■ **Exercise goal**
Extend the biography of Donald Campbell below by writing the paragraphs that follow its last sentence.

■ **Reading text**

Content starts

Donald Campbell CBE
23 March 1921 – 4 January 1967
Gina’s father, Donald Campbell was born on 21st March 1921 at Povey Cross, Horley in Surrey. He was christened Donald as a tribute to Donald Hay, the great friend of Donald’s father, Sir Malcolm Campbell. Sir Malcolm was a national hero and international celebrity of his era: he broke 13 world speed records in the 1920s and 30s in his famous Bluebird cars and boats. Tough and controlling, he was a hard act for anyone to follow. Yet, Donald was to follow in his father’s footsteps to eventually exceed his heroism and celebrity.
Donald Campbell attended the British public school at Uppingham, where he supplemented his tuck money by selling photos of his famous father. At the outbreak of World War II, he volunteered for the Royal Air Force, as he was passionately keen to become a fighter pilot. He was accepted, but was subsequently rejected by the Medical Board, due to the legacy of rheumatic fever from his childhood. Although he flew Lysanders as a ferry pilot for the RAF, he left with his dreams of becoming a fighter pilot in tatters, to join a firm which had invented a secret device to be used in the defence of airfields. He stayed on the ground, ironically checking equipment that was to protect Fighter Command.
Following his father’s death in 1948 and aided by Sir Malcolm’s chief engineer, Leo Villa (who was christened “Unc” by Gina) Donald chased speed records on land and water. Gregarious and charming, Donald’s other pursuits were altogther less mechanical…
Donald’s only child Georgina (Gina) Campbell was born to his first wife, Daphne Harvey, in 1946. After the marriage broke down, Gina was placed in a boarding school. In 1952, Donald married Dorothy McKegg, at which point Gina was brought back to live at the family home. “Dorothy was the first lady in my life,” writes Gina in her autobiogaphy, describing her step mother as the person who unlocked her from a lonely childhood.
Sadly, this marriage was not to last either. In 1958, when Gina was twelve, he married for the third time. Tonia Bern, the Belgian cabaret artiste, remained Donald’s wife until his death in 1967.

Content ends

■ **Source data**
Content starts

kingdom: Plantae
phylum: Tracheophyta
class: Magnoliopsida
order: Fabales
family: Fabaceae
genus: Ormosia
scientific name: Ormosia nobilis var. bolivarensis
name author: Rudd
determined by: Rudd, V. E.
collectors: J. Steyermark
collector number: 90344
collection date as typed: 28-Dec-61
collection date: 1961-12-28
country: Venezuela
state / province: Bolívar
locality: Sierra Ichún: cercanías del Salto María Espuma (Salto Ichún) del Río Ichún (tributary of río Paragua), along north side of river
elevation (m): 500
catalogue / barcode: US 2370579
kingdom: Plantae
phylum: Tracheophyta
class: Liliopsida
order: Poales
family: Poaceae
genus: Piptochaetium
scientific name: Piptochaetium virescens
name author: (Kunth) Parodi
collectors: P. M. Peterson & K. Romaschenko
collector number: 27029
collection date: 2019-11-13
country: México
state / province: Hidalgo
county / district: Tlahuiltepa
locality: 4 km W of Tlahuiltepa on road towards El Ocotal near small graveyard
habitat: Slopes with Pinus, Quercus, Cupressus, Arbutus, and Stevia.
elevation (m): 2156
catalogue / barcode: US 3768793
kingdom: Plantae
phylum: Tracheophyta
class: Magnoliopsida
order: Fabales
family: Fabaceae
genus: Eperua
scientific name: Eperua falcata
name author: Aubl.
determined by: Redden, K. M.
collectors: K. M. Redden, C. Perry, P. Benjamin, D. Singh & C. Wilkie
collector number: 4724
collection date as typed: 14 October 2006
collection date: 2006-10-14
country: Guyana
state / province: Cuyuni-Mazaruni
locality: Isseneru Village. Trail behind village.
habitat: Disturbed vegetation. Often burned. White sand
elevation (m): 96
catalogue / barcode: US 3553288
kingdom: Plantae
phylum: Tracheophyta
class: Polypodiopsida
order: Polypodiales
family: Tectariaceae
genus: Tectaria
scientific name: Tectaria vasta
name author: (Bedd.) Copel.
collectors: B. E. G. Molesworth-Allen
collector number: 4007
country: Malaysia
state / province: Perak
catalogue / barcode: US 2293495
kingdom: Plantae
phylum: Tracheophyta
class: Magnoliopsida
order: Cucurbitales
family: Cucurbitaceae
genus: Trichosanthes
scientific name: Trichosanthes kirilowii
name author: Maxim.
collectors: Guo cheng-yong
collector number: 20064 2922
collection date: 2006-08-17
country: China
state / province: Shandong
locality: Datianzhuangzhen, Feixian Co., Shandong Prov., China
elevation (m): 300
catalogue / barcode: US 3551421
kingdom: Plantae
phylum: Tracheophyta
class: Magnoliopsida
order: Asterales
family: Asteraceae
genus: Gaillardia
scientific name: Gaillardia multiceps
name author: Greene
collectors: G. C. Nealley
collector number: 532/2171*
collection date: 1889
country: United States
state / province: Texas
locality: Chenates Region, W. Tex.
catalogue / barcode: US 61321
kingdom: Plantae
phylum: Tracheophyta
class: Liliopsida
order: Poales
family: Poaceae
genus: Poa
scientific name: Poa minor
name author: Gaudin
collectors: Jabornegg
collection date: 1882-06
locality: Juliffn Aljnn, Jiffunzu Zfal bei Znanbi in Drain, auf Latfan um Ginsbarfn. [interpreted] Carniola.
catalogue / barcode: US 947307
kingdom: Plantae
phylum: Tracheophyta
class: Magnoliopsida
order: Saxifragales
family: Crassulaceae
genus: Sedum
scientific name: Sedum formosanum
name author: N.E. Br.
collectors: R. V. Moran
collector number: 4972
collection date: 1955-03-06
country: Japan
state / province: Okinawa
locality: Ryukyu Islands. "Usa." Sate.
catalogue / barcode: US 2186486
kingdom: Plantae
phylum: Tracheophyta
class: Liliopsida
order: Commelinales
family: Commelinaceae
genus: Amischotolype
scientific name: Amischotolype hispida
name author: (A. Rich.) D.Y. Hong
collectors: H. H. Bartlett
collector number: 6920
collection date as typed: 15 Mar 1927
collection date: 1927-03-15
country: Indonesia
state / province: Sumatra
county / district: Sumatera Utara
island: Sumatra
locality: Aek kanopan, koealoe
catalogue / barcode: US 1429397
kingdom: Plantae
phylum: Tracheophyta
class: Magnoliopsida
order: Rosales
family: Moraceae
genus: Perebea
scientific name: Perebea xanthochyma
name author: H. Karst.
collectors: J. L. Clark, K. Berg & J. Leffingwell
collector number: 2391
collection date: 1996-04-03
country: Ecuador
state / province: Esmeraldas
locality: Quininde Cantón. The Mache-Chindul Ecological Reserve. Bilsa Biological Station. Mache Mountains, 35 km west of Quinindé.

Content ends

■ **Response area**
Donald Campbell attempted to break his own speed record a little over two years later, on 4 January 1967.
A split second before his jet-powered boat, the Bluebird K7, broke the record, travelling at more than 300mph (483km/h) on Coniston Water, the boat’s nose lifted and it was catapulted 50ft (15m) into the air.
Donald was killed instantly as the boat hit the water and disintegrated. He was 46 years old. His body was not recovered for another 34 years, in 2001. His remains were buried near Coniston Water.
Donald Campbell is still the only person to break both land and water speed records in the same year. He remains the last British man to break the world water speed record. In 1978, it passed to Australia, when Ken Warby reached a speed of 317.6mph (511.1km/h).
A national hero
Immortalised via his early death, Donald Campbell became a national hero. As Gina herself often remarks, it is her father’s untimely death which seals his fame and heroism. The images of the fatal crash on Coniston Water on 4th January 1967 mark a passage of British history as gallant as any military action. Indeed, nothing embodies British heroism so well as one who dies when striving for national glory. In this respect, Donald Campbell stands alongside fellow flag-bearers Horatio Nelson and Scott of the Antarctic, in paying the ultimate price for patriotism.